An Impression of Otherness: Brian Rochefort at Van Doren Waxter
Brian Rochefort: Hot Spots at Van Doren Waxter
November 3 to December 22, 2017
195 Chrystie Street, between Rivington and Stanton streets
New York City, vandorenwaxter.com
Although Brian Rochefort was born in Rhode Island (1985) and studied ceramics at the Rhode Island School of Design, his ceramic sculptures relate strongly to a West Coast tradition—and he now indeed lives and works in Los Angeles. That tradition includes Peter Voulkos, Ron Nagle and Ken Price, and the latter two would seem of particular importance to Rochefort, though Voulkos’ explorations into the deconstruction of functional ceramic objects certainly has bearings as well. Nagle and Price conjure extraordinary surfaces, colors and shapes, broaching both the animate and inanimate in unexpected inventive form, in ways that particularly resonate with Rochefort.

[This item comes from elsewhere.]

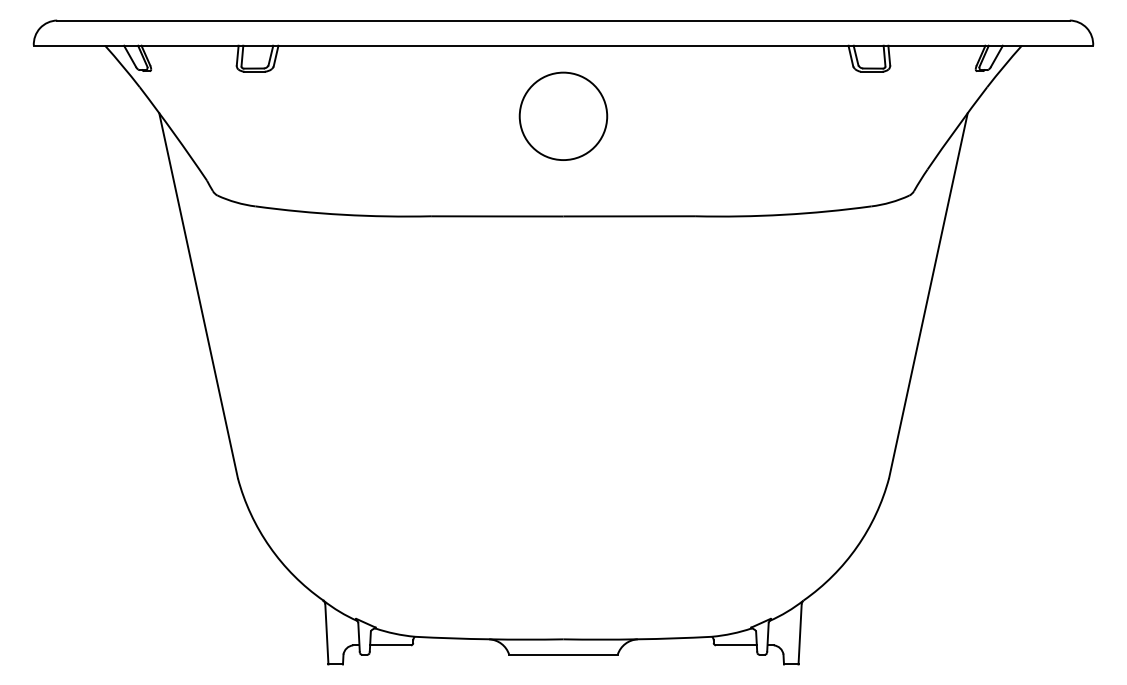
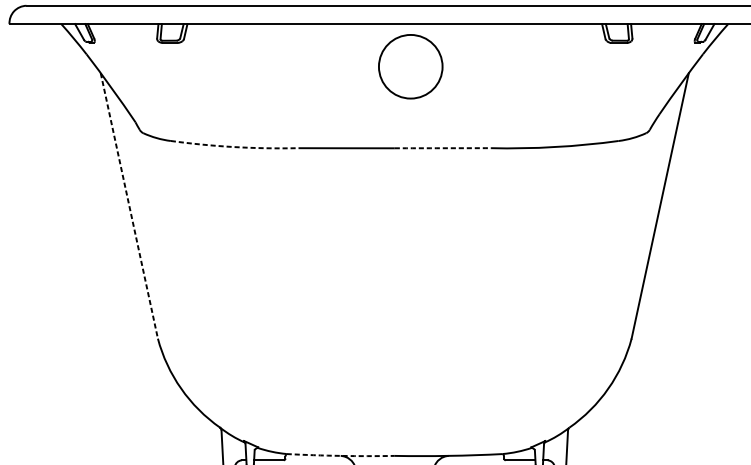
circle: (563, 115) -> (410, 66), moved
arc: (343, 214) -> (234, 146), solid -> dashed
arc: (629, 216) -> (442, 148), solid -> dashed
line: (198, 295) -> (129, 205), solid -> dashed
arc: (489, 639) -> (340, 456), solid -> dashed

Of the 17 ceramic works presented here, 12 are referred to by Rochefort as “craters” and placed on three white pedestals. The remaining pieces are wall based “relief paintings” (again, according to the artist) and incorporate their painted frames through color relationships: think Bram Bogart’s physically present forms and Jules Olitski’s vaporous sprayed transparencies. The particularly vivid use of color and intricate complexities of organic surface and structure obvious in all these works appear distinctly other within an urban environment—however garish and battered they become. An impression of otherness is, indeed, confirmed on discovering that their inspiration has been gleaned from such unspoiled physical phenomena as volcanic ranges, tropical rainforests, barrier reefs and attendant flora and fauna, experienced by Rochefort on travels in Central and South America and Africa.
The process used to arrive at particular colors and forms is intuitive—clearly, Rochefort is responsive to results at each stage along the way to a completed piece. These include breaking up an initial vessel shaped object of unfired clay, dipping the parts into a mixture of clay and mud, and leaving them to dry and crack. Glazes are then added using methods more or less familiar to ceramic production—drips and splashes, airbrushed gradients of color and pools of melted glass. The firing of each piece is repeated after another new layer of glaze is added.
Jozani (2017), at 18 inches high, is typical of the irregularly conical “craters,” and consists of stoneware, earthenware, glaze and glass. A cluster of material around the top edge—circling the interior space—recalls volcanic activity or naturally transfiguring substances: reacting to each other, bubbling, breaking, separating irregularly, clotting, repulsing. This is not just associative of volcanos, it is what actually happened to the materials during the cumulative process of its making. The surface is cracked, both smooth and rough, matt and glistening. Loose patterns appear like pelts, or rocks in laver flows. The colors are warm—turmeric, terracotta, sand, yellow ocher, pale lemon, violet and white. Jozani is the name of a Tanzanian village. SETI (2017) is composed of the same materials but in different quantities and combinations, and with a different color range of blue, blue green, pink, yellow, brown, and white. This time, marine life comes to mind, coral reefs, the cosmos, and meteorites. Again, color, material and process each contribute to the visual pleasure, haptic delight and imaginative connection of the piece. The title references the organization committed to a search for extraterrestrial forms of life.
The wall-based “relief paintings” engage visually with the possibilities of painting and its presentation or, less obviously, an architectural setting such as a parvis. Relief Painting #4 (2017) is a slab of roughly textured ceramic gouged and modeled, colored dark yellow and placed within a frame. Turquoise in the base and internal sides and pale yellow in the facing edge generates continuity and play between the piece and its frame, rather than using the frame as a neutral device within which to isolate the work. The textured surface catches light in such a way as to make two tones. It looks encrusted or weathered, though this is not due to physical process this time, but is just a matter of appearance. Altogether, with both the “craters” and “relief paintings,” Rochefort has contributed to the expanded field of ceramic sculpture and painting, currently such a vital tendency in contemporary art.